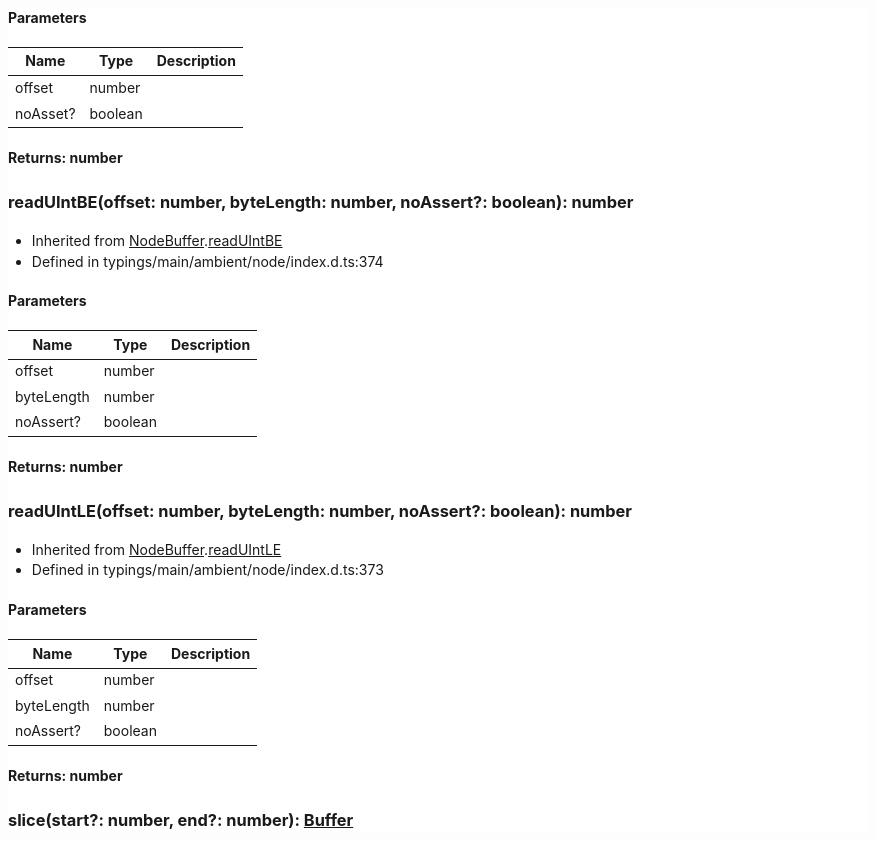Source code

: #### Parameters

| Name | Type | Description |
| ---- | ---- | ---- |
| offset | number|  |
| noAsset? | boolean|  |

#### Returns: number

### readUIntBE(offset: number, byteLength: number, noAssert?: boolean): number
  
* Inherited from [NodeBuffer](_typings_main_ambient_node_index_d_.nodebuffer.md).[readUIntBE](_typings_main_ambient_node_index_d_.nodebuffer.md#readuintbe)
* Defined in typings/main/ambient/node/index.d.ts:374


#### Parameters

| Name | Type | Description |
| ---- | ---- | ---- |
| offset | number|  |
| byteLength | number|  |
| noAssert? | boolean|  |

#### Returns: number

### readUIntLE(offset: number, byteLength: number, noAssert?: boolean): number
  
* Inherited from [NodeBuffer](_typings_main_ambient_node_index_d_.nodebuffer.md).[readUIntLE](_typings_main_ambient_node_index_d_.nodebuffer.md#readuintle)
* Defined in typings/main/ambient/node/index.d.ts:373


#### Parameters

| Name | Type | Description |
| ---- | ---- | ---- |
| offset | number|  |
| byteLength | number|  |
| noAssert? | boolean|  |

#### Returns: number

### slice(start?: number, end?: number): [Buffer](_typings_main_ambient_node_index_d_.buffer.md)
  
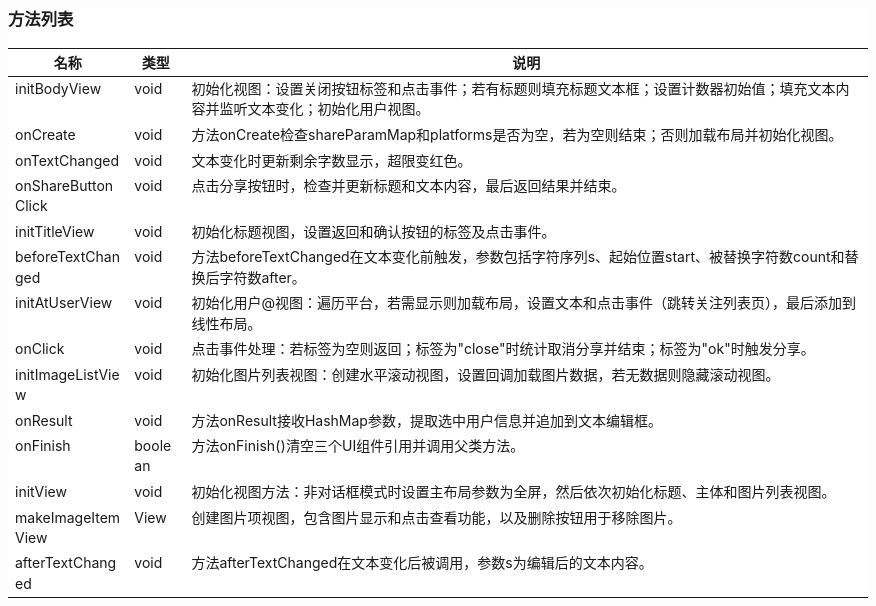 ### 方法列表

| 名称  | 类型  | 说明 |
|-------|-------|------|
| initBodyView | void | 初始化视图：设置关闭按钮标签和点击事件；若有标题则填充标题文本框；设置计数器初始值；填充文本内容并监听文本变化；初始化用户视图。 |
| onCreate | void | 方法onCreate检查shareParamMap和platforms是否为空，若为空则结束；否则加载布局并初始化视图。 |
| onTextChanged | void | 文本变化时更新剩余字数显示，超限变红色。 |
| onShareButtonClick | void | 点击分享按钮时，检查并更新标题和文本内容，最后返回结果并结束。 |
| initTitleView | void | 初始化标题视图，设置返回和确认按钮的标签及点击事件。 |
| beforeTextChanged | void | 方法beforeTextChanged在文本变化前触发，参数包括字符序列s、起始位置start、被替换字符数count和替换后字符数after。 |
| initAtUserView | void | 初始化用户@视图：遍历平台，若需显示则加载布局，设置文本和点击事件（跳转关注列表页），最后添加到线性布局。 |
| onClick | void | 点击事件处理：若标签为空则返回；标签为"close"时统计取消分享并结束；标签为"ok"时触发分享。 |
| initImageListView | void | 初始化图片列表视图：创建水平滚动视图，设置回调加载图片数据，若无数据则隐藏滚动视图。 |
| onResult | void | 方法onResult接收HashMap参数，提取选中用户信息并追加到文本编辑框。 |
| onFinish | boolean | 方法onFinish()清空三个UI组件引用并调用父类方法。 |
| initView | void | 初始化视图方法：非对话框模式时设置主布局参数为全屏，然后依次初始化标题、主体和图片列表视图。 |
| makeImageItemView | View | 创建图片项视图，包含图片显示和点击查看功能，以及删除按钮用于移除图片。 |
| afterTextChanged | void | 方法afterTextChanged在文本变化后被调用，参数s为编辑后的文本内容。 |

.....

Assignment. Write out the data in full and exactly as given, though without the images.

Final answer.
Source code

: #### Parameters

| Name | Type | Description |
| ---- | ---- | ---- |
| offset | number|  |
| noAsset? | boolean|  |

#### Returns: number

### readUIntBE(offset: number, byteLength: number, noAssert?: boolean): number
  
* Inherited from [NodeBuffer](_typings_main_ambient_node_index_d_.nodebuffer.md).[readUIntBE](_typings_main_ambient_node_index_d_.nodebuffer.md#readuintbe)
* Defined in typings/main/ambient/node/index.d.ts:374


#### Parameters

| Name | Type | Description |
| ---- | ---- | ---- |
| offset | number|  |
| byteLength | number|  |
| noAssert? | boolean|  |

#### Returns: number

### readUIntLE(offset: number, byteLength: number, noAssert?: boolean): number
  
* Inherited from [NodeBuffer](_typings_main_ambient_node_index_d_.nodebuffer.md).[readUIntLE](_typings_main_ambient_node_index_d_.nodebuffer.md#readuintle)
* Defined in typings/main/ambient/node/index.d.ts:373


#### Parameters

| Name | Type | Description |
| ---- | ---- | ---- |
| offset | number|  |
| byteLength | number|  |
| noAssert? | boolean|  |

#### Returns: number

### slice(start?: number, end?: number): [Buffer](_typings_main_ambient_node_index_d_.buffer.md)
  
 ### 方法列表

| 名称  | 类型  | 说明 |
|-------|-------|------|
| initBodyView | void | 初始化视图：设置关闭按钮标签和点击事件；若有标题则填充标题文本框；设置计数器初始值；填充文本内容并监听文本变化；初始化用户视图。 |
| onCreate | void | 方法onCreate检查shareParamMap和platforms是否为空，若为空则结束；否则加载布局并初始化视图。 |
| onTextChanged | void | 文本变化时更新剩余字数显示，超限变红色。 |
| onShareButtonClick | void | 点击分享按钮时，检查并更新标题和文本内容，最后返回结果并结束。 |
| initTitleView | void | 初始化标题视图，设置返回和确认按钮的标签及点击事件。 |
| beforeTextChanged | void | 方法beforeTextChanged在文本变化前触发，参数包括字符序列s、起始位置start、被替换字符数count和替换后字符数after。 |
| initAtUserView | void | 初始化用户@视图：遍历平台，若需显示则加载布局，设置文本和点击事件（跳转关注列表页），最后添加到线性布局。 |
| onClick | void | 点击事件处理：若标签为空则返回；标签为"close"时统计取消分享并结束；标签为"ok"时触发分享。 |
| initImageListView | void | 初始化图片列表视图：创建水平滚动视图，设置回调加载图片数据，若无数据则隐藏滚动视图。 |
| onResult | void | 方法onResult接收HashMap参数，提取选中用户信息并追加到文本编辑框。 |
| onFinish | boolean | 方法onFinish()清空三个UI组件引用并调用父类方法。 |
| initView | void | 初始化视图方法：非对话框模式时设置主布局参数为全屏，然后依次初始化标题、主体和图片列表视图。 |
| makeImageItemView | View | 创建图片项视图，包含图片显示和点击查看功能，以及删除按钮用于移除图片。 |
| afterTextChanged | void | 方法afterTextChanged在文本变化后被调用，参数s为编辑后的文本内容。 |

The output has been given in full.